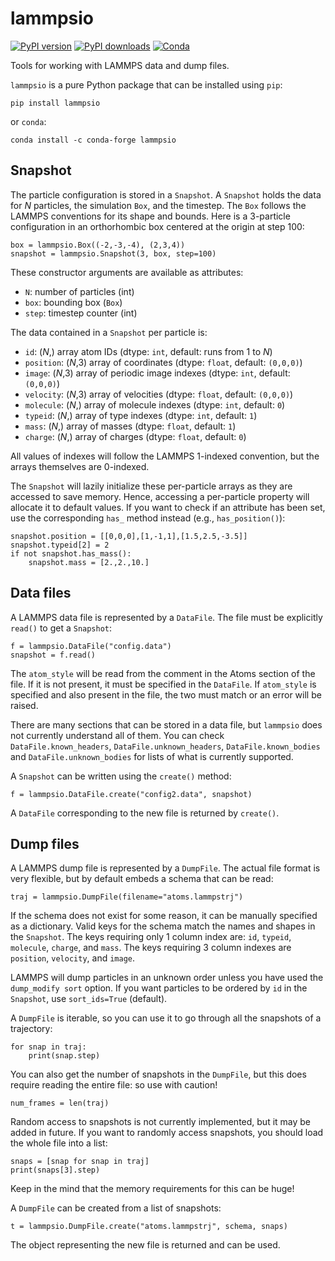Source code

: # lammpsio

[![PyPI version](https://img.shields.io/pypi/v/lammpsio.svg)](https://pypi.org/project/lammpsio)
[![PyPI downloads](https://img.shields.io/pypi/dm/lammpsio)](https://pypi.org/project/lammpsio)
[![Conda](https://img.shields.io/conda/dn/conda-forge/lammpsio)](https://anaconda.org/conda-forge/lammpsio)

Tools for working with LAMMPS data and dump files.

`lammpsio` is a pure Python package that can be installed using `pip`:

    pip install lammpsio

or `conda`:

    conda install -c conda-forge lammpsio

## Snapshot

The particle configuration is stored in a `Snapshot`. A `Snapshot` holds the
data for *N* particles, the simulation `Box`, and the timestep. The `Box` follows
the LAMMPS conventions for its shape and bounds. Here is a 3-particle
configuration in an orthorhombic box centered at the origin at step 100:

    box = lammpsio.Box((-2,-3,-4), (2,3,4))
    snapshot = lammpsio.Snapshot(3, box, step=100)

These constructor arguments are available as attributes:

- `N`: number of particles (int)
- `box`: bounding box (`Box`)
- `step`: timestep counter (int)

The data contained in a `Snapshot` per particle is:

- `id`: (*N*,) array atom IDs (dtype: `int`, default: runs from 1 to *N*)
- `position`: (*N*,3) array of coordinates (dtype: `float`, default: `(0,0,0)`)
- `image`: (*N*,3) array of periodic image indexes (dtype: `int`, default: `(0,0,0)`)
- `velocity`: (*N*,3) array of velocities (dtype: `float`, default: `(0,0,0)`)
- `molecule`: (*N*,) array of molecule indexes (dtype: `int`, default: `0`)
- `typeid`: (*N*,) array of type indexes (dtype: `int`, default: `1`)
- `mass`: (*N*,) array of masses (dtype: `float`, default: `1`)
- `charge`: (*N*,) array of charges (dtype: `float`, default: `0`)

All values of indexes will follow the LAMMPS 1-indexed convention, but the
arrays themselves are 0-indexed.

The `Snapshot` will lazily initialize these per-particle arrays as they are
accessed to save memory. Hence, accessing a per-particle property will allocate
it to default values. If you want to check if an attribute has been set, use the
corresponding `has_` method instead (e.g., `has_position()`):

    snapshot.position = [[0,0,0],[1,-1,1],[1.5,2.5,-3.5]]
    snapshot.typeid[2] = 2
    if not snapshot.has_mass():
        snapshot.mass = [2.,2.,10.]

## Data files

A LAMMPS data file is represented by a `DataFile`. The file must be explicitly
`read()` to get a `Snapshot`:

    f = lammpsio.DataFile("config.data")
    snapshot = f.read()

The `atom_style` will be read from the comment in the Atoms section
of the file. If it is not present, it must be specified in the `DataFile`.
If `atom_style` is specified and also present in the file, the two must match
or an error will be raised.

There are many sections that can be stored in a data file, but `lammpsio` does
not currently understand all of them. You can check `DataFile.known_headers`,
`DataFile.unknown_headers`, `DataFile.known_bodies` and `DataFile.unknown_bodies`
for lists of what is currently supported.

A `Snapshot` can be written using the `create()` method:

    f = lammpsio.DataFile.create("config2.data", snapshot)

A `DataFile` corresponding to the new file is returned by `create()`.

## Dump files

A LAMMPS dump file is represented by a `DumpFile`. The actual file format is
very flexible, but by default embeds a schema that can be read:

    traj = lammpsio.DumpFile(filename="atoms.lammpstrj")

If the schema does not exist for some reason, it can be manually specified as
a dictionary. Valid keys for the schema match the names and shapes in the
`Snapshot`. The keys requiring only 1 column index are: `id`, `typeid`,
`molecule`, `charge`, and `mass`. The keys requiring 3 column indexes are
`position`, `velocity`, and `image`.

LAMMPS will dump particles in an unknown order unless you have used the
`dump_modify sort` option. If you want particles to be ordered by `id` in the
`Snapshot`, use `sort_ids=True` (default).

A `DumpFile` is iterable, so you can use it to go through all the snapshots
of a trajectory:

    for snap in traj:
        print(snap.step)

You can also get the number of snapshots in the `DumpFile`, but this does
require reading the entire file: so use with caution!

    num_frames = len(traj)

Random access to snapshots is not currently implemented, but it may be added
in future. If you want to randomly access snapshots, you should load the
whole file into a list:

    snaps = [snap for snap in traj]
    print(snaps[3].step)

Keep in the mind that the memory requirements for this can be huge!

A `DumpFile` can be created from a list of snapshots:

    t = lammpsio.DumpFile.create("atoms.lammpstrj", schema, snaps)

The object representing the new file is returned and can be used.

# What needs to be done
Print the source text of each item with no changes, leaving the pictures out of your answer.

# Solved problem
Source code

: # lammpsio

[![PyPI version](https://img.shields.io/pypi/v/lammpsio.svg)](https://pypi.org/project/lammpsio)
[![PyPI downloads](https://img.shields.io/pypi/dm/lammpsio)](https://pypi.org/project/lammpsio)
[![Conda](https://img.shields.io/conda/dn/conda-forge/lammpsio)](https://anaconda.org/conda-forge/lammpsio)

Tools for working with LAMMPS data and dump files.

`lammpsio` is a pure Python package that can be installed using `pip`:

    pip install lammpsio

or `conda`:

    conda install -c conda-forge lammpsio

## Snapshot

The particle configuration is stored in a `Snapshot`. A `Snapshot` holds the
data for *N* particles, the simulation `Box`, and the timestep. The `Box` follows
the LAMMPS conventions for its shape and bounds. Here is a 3-particle
configuration in an orthorhombic box centered at the origin at step 100:

    box = lammpsio.Box((-2,-3,-4), (2,3,4))
    snapshot = lammpsio.Snapshot(3, box, step=100)

These constructor arguments are available as attributes:

- `N`: number of particles (int)
- `box`: bounding box (`Box`)
- `step`: timestep counter (int)

The data contained in a `Snapshot` per particle is:

- `id`: (*N*,) array atom IDs (dtype: `int`, default: runs from 1 to *N*)
- `position`: (*N*,3) array of coordinates (dtype: `float`, default: `(0,0,0)`)
- `image`: (*N*,3) array of periodic image indexes (dtype: `int`, default: `(0,0,0)`)
- `velocity`: (*N*,3) array of velocities (dtype: `float`, default: `(0,0,0)`)
- `molecule`: (*N*,) array of molecule indexes (dtype: `int`, default: `0`)
- `typeid`: (*N*,) array of type indexes (dtype: `int`, default: `1`)
- `mass`: (*N*,) array of masses (dtype: `float`, default: `1`)
- `charge`: (*N*,) array of charges (dtype: `float`, default: `0`)

All values of indexes will follow the LAMMPS 1-indexed convention, but the
arrays themselves are 0-indexed.

The `Snapshot` will lazily initialize these per-particle arrays as they are
accessed to save memory. Hence, accessing a per-particle property will allocate
it to default values. If you want to check if an attribute has been set, use the
corresponding `has_` method instead (e.g., `has_position()`):

    snapshot.position = [[0,0,0],[1,-1,1],[1.5,2.5,-3.5]]
    snapshot.typeid[2] = 2
    if not snapshot.has_mass():
        snapshot.mass = [2.,2.,10.]

## Data files

A LAMMPS data file is represented by a `DataFile`. The file must be explicitly
`read()` to get a `Snapshot`:

    f = lammpsio.DataFile("config.data")
    snapshot = f.read()

The `atom_style` will be read from the comment in the Atoms section
of the file. If it is not present, it must be specified in the `DataFile`.
If `atom_style` is specified and also present in the file, the two must match
or an error will be raised.

There are many sections that can be stored in a data file, but `lammpsio` does
not currently understand all of them. You can check `DataFile.known_headers`,
`DataFile.unknown_headers`, `DataFile.known_bodies` and `DataFile.unknown_bodies`
for lists of what is currently supported.

A `Snapshot` can be written using the `create()` method:

    f = lammpsio.DataFile.create("config2.data", snapshot)

A `DataFile` corresponding to the new file is returned by `create()`.

## Dump files

A LAMMPS dump file is represented by a `DumpFile`. The actual file format is
very flexible, but by default embeds a schema that can be read:

    traj = lammpsio.DumpFile(filename="atoms.lammpstrj")

If the schema does not exist for some reason, it can be manually specified as
a dictionary. Valid keys for the schema match the names and shapes in the
`Snapshot`. The keys requiring only 1 column index are: `id`, `typeid`,
`molecule`, `charge`, and `mass`. The keys requiring 3 column indexes are
`position`, `velocity`, and `image`.

LAMMPS will dump particles in an unknown order unless you have used the
`dump_modify sort` option. If you want particles to be ordered by `id` in the
`Snapshot`, use `sort_ids=True` (default).

A `DumpFile` is iterable, so you can use it to go through all the snapshots
of a trajectory:

    for snap in traj:
        print(snap.step)

You can also get the number of snapshots in the `DumpFile`, but this does
require reading the entire file: so use with caution!

    num_frames = len(traj)

Random access to snapshots is not currently implemented, but it may be added
in future. If you want to randomly access snapshots, you should load the
whole file into a list:

    snaps = [snap for snap in traj]
    print(snaps[3].step)

Keep in the mind that the memory requirements for this can be huge!

A `DumpFile` can be created from a list of snapshots:

    t = lammpsio.DumpFile.create("atoms.lammpstrj", schema, snaps)

The object representing the new file is returned and can be used.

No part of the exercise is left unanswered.